ANDERSON, S.C. – No two days are the same at the GEICO Bassmaster Classic presented by GoPro. So how will Saturday differ from Friday? Here’s one pundit’s perception of a few things to watch on Day 2.
The biggest difference between the Bassmaster Classic’s first and second days will be the amount of fishing time – and a regularly scheduled takeoff that will allow anglers access to the critical early-morning bite.
Friday’s fishing was cut short by a weather delay, a safety precaution announced Thursday afternoon when weather forecasters called for single-digit temperatures at Friday’s takeoff. That left anglers with six hours to fish instead of eight, and the contenders missed what’s generally considered the best part of the day to fish.
Sure, it was cold Friday, and you might think that would preclude an early-morning bite. But numerous anglers have talked about an early bite during practice despite frigid conditions.
You’d almost need a calculator to count the anglers who uttered the words “short day” at Friday’s weigh-in.
Several anglers near the top of the leaderboard, including local favorite Casey Ashley from nearby Donalds, S.C., put limits in the boat early during Friday’s abbreviated tournament day. Could they have found limits even sooner if weather conditions hadn’t shortened the day? And what about the anglers who struggled early? Would their fortunes have turned out differently with an opportunity for an early bite?
The availability of the early bite – and a full tournament day – will make a huge difference Saturday.
Weather Or Not
Weather always plays a critical role in bass fishing, but after the coldest day in Bassmaster Classic history, we have to consider this factor on Day Two.
Friday was a brutal day to go fishing, the kind of day when even the most ardent anglers choose to stay at home. It won’t be as cold Saturday, and that could make a difference on multiple levels. The forecast also calls for substantial cloud cover, which affects fish behavior.
A slow warming trend has begun in South Carolina’s Upcountry, but the forecast is still frigid for Saturday. But there’s a noticeable difference between 10 degrees at scheduled takeoff and 26 degrees, which is the predicted temperature for 7 a.m. Saturday. Saturday’s forecast high temperature is 47 degrees, and hourly forecasts predict temperatures to rise above freezing by 10 a.m.
That means anglers won’t face the equipment problems they did Friday. Ice on line guides and rod tips won’t be a factor (at least not after the first couple of hours), and every piece of the anglers’ equipment should function better with above-freezing temperatures.
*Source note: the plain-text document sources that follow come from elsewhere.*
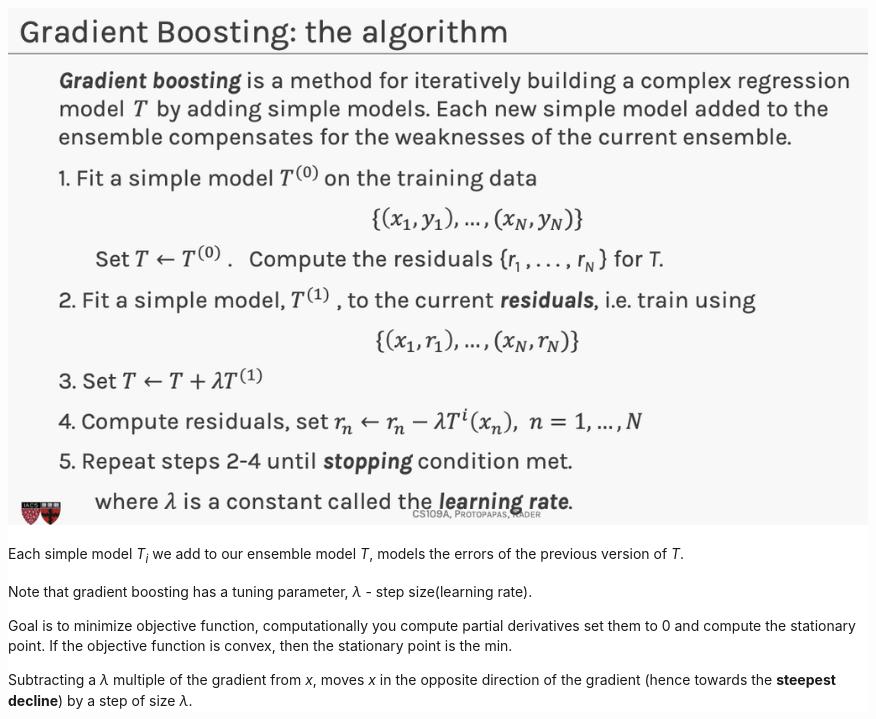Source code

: ![gradient_boost.png](assets/images/gradient_boost.png)

Each simple model $T_i$ we add to our ensemble model $T$, models the errors of the previous version of $T$.

Note that gradient boosting has a tuning parameter, $\lambda$ - step size(learning rate). 

Goal is to minimize objective function, computationally you compute partial derivatives set them to 0 and compute the stationary point. If the objective function is convex, then the stationary point is the min.


Subtracting a $\lambda$ multiple of the gradient from $x$, moves $x$ in the opposite direction of the gradient (hence towards the **steepest decline**) by a step of size $\lambda$.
There’s also a mental factor to consider. Frigid temperatures take their toll on an angler’s mind as well as his body. Warmer temperatures should mean sharper minds Saturday.
Watch the Watchers
Spectator boats generally become a factor at the Bassmaster Classic, and despite the chilly conditions Friday, there were surprisingly quite a few fervent bass fans who braved the cold to watch their favorite anglers.
With warmer temperatures and more fans off work for the weekend, expect spectator traffic to increase Saturday. The manner in which anglers contend with the presence of boats – from maneuvering through traffic when relocating to keeping a positive mindset in the presence of distractions – can play a big role in Classic competition.
We’re surprised every year when an angler climbs out of the standings cellar and into contention for a Classic crown. We shouldn’t be; it happens all the time.
B.A.S.S. Nation angler Paul Mueller was the (almost) zero to hero last year at Guntersville, finishing near the bottom of the standings on Day One and nearly winning the Classic on Day Three.
You can count on someone making a big move Saturday. Who’s it going to be this time?
If you wanted star power at the Classic, you got it Friday. Four previous Classic champions are in the top 10: Skeet Reese, 2009 Classic champion, is second with 20-2; Randy Howell, 2014 Classic champion, is fifth at 15-5; Takahiro Omori, 2004 Classic champion, is seventh at 15-0; and Mike Iaconelli, the 2003 champion, is ninth with 14-7. (Just out of the top 10 in 12th place is 2012 Classic winner Chris Lane.)
Every contender is hungry for a Classic title, but those who’ve tasted it before want a second helping. And those previous winners have already demonstrated they know what it takes to win on bass fishing’s biggest stage.